REPUBLIKA.CO.ID, JAKARTA -- Menteri Koordinator (Menko) Hukum, HAM, Imigrasi dan Pemasyarakatan Yusril Ihza Mahendra menghormati putusan Mahkamah Konstitusi (MK) yang membatalkan ketentuan Pasal 222 UU Nomor 7 Tahun 2017 tentang Pemilu. Isi pasal itu mengatur syarat ambang batas pencalonan presiden dan wakil presiden atau presidential threshold.
"Sesuai ketentuan Pasal 24C UUD 45, putusan MK adalah putusan pertama dan terakhir. Putusan itu bersifat final dan mengikat (final and binding)," kata Yusril dalam keterangan tertulis di Jakarta, Jumat (3/1/2025).
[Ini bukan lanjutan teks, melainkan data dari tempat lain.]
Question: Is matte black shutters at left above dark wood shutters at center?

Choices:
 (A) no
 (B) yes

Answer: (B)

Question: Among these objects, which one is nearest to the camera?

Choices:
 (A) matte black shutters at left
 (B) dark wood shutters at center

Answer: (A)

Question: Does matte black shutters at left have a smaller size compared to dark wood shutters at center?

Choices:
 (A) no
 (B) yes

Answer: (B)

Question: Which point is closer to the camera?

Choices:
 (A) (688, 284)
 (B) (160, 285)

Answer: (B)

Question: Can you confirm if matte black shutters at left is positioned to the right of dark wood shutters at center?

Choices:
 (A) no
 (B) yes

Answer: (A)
Yusril menegaskan, semua pihak termasuk pemerintah terikat dengan putusan MK. Pemerintah menyadari permohonan untuk menguji ketentuan Pasal 222 UU Pemilu itu telah dilakukan lebih dari 30 kali, dan baru pada pengujian terakhir ini dikabulkan.
Yusril menyebut pemerintah melihat ada perubahan sikap MK terhadap konstitusionalitas norma Pasal 222 UU Pemilu itu. "Namun apapun juga pertimbangan hukum MK dalam mengambil putusan itu, pemerintah menghormati dan tidak dapat mengomentari, karena semua itu adalah kewenangan MK yang bersumber dari UUD 45," ucap Yusril.
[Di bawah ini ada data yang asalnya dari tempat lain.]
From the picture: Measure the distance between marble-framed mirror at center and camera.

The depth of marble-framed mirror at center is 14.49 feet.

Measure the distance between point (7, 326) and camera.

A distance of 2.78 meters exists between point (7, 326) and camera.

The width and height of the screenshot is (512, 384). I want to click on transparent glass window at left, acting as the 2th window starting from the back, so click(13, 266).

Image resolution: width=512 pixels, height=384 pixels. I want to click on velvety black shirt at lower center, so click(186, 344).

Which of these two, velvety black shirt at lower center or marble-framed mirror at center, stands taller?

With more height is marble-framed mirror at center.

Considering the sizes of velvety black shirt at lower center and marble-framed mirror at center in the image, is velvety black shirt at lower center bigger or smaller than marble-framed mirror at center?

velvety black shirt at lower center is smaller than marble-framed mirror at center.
Setelah adanya tiga Putusan MK Nomor 87, 121, dan 129/PUU-XXII/2024 yang membatalkan keberadaan ambang batas pencalonan pasangan presiden dan wakil presiden itu, maka pemerintah akan membahas implikasinya terhadap pelaksanaan Pilpres 2029.
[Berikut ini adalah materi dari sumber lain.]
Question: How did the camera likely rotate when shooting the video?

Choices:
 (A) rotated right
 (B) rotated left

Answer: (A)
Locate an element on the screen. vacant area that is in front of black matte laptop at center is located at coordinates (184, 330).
"Jika diperlukan perubahan dan penambahan norma dalam UU Pemilu akibat penghapusan presidential threshold, maka pemerintah tentu akan menggarapnya bersama-sama dengan DPR," ujar Yusril.
Yusril mengeklaim, pemerintah akan melibatkan berbagai pihak dalam pembahasan dampak putusan MK itu. "Semua stakeholders termasuk KPU dan Bawaslu, akademisi, pegiat pemilu, dan masyarakat tentu akan dilibatkan dalam pembahasan itu nantinya," ujar Yusril.